The Centre for Process Innovation (CPI), the UK’s technology innovation provider for process manufacturing, announced it is collaborating with world-leading partners to develop robust standardised models for formulation development of particulate products across all industry sectors, including pharmaceuticals
The aim of this project, which is due for completion by April 2018, is to deliver methodology and best practice guidance for implementing models to support the development and industrialisation of manufacturing processes for particulate products.
Paul Scott, AstraZeneca, said “Creating this framework will enable Pharmaceutical Development groups across industry to more effectively implement modelling approaches for the design of better pharmaceutical products and processes, facilitating rapid product development and making these approaches more accessible to the pharmaceutical sciences community.”
Ultimately, the implementation of these models in industry has the potential to increase the speed of development and/or improve product quality, whilst reducing formulation development costs and delivering sustainability improvements.
The project involves collaboration with eight partners: AstraZeneca, Pfizer, Johnson Matthey, Proctor & Gamble, the University of Sheffield, the University of Edinburgh, PSE and DEM Solutions (EDEM).
Richard LaRoche, CEO at EDEM said: “Working alongside key industrial and academic partners is key to this innovative project and we are delighted to be an integral contributor to this. Modelling tools such as the Discrete Element Method (DEM) and Population Balance Modelling (PBM) provide key insights into manufacturing processes and help improve their understanding, which can result in increased process efficiency and significant cost savings.”
“This project will help transfer knowledge from academia to industry and accelerate adoption of particle modelling technology.”
Particulate products make up approximately 80% of chemical products across a wide range of industry sectors, from pharmaceuticals, consumer goods, food and beverages to paints, agriculture, and speciality chemicals, plus many more.1
There is an increasing demand for increased productivity, which can be achieved through predictive design via the development of robust models for simpler formulation of particulate products.
The consortium will be developing a methodology for industry to implement the best available models, using granulation as an exemplar process.
This is a demanding area of research and such knowledge in formulations and processing could lead to vast improvements in particulate products.
The aim of the project is the establishment of a commercial service, to be housed at CPI’s National Formulation Centre in the North East, to support data generation for the industrial implementation and validation of future models.
Graeme Cruickshank, Director of the National Formulation Centre at CPI, said: “We are proud to be working with world-leading partners on the development and implementation of robust models for simpler formulations to significantly improve the quality of particulate products.

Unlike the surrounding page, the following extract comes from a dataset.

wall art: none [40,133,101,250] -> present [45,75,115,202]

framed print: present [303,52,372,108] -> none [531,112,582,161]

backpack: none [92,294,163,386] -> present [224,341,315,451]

The implementation of these models will dramatically increase the speed of development to drive productivity within the UK formulation sector.”

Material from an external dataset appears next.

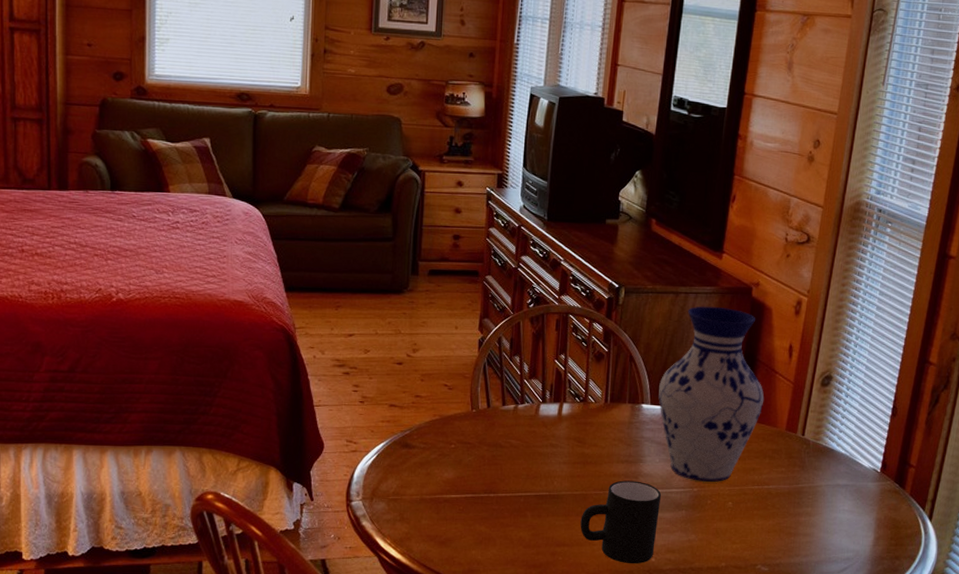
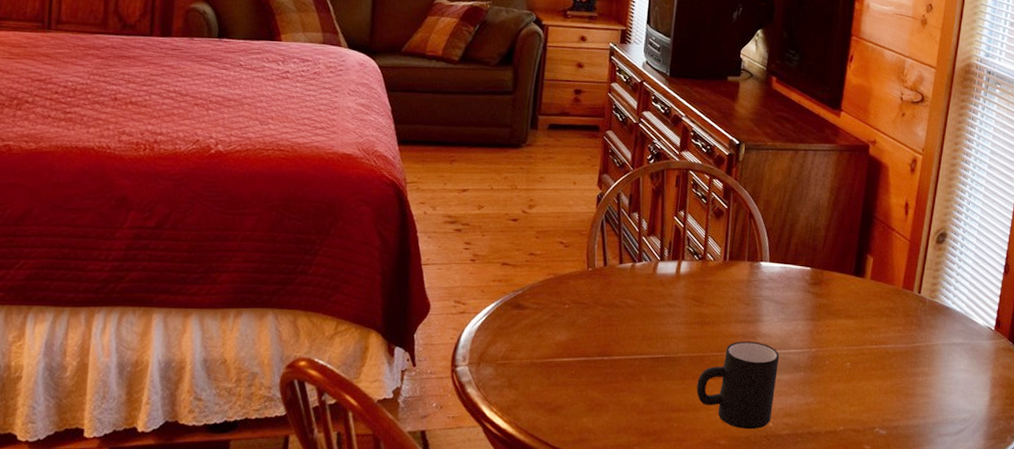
vase: present [658,306,765,482] -> none [777,163,882,342]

This will include expertise and experimental manufacturing studies to facilitate model development and validation using real product examples.

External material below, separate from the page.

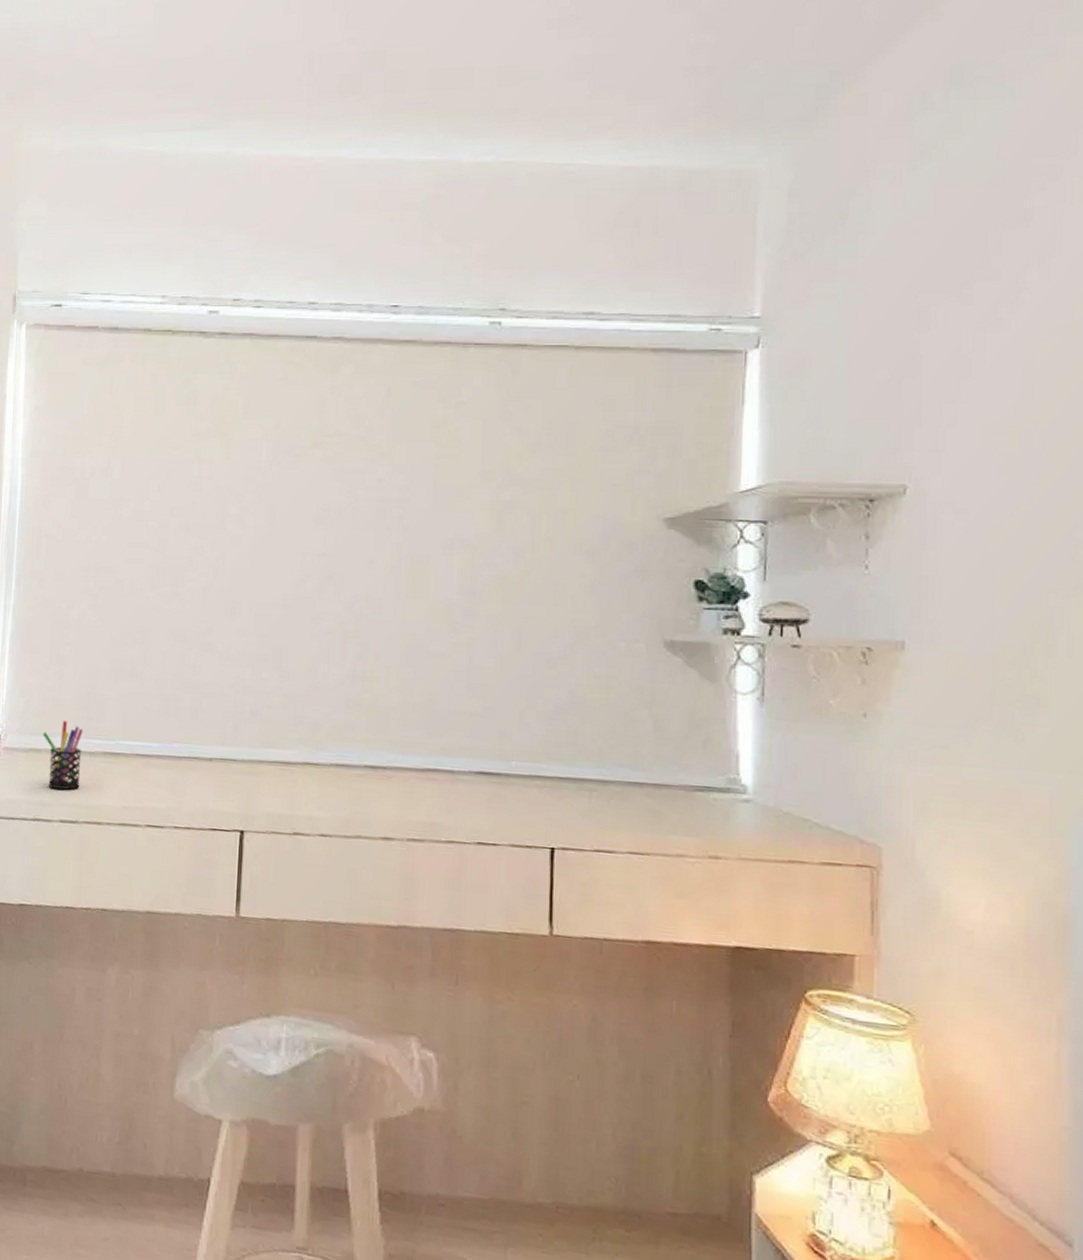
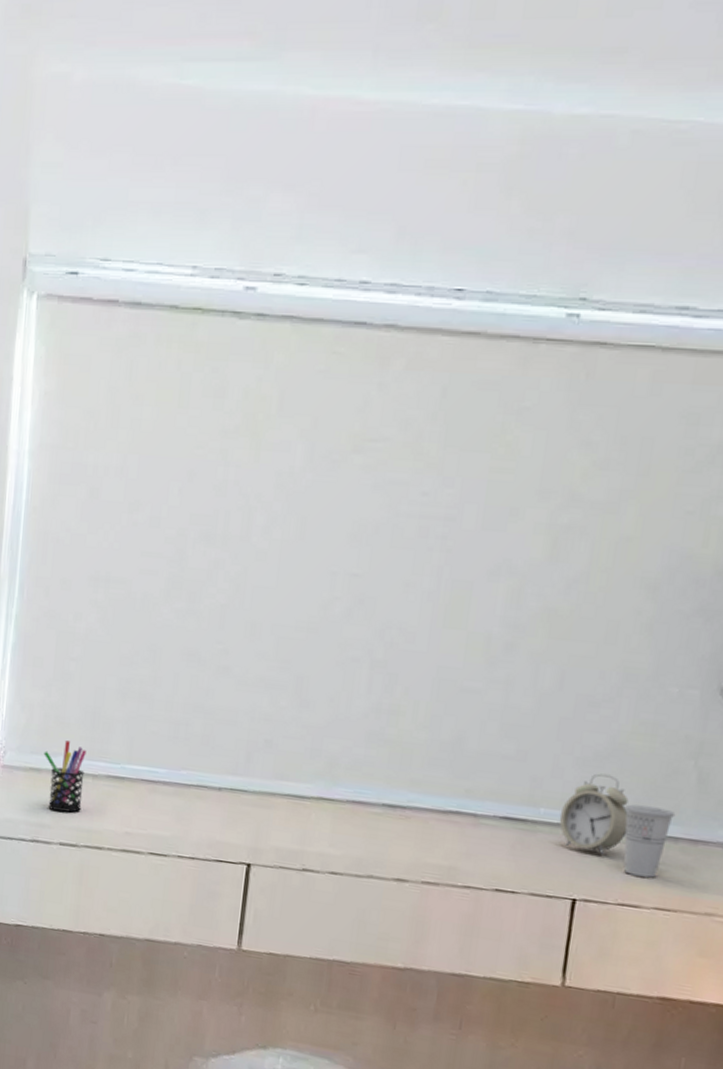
alarm clock: none [530,726,595,804] -> present [559,773,629,855]
cup: none [589,753,638,823] -> present [623,804,676,878]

The consortium will develop prototype and production ready models to support the development of products manufactured by wet granulation.
The models are expected to be robust, user-friendly and focused on delivering the output product specifications, given a limited number of measured input parameters and will ultimately simplify innovation efforts for the industry.
The project is a highly challenging task requiring integration of experimentation with modelling and coupling appropriate models at multiple scales.
Jim Lister, University of Sheffield, said: “This is an exciting project bringing state-of-the-art research to give real impact in industry. The models we are developing are part of a transformation of the industry from empirical to model-driven design of particulate processes. It is particularly satisfying to work with a team consisting of university researchers, manufacturing companies and software companies on this project.”
This multi-scale particle approach will use discrete element methods to provide particle level physics and inform the large-scale population models, which will provide a scale-up methodology for full-scale industrial processes.
Dr Luis Martin de Juan, P&G, said: “This programme set up the foundations of the next generation of process granules modelling. Expertise and experience from the academics and industrialist fit very well to achieve the ambitious goals of the programme.”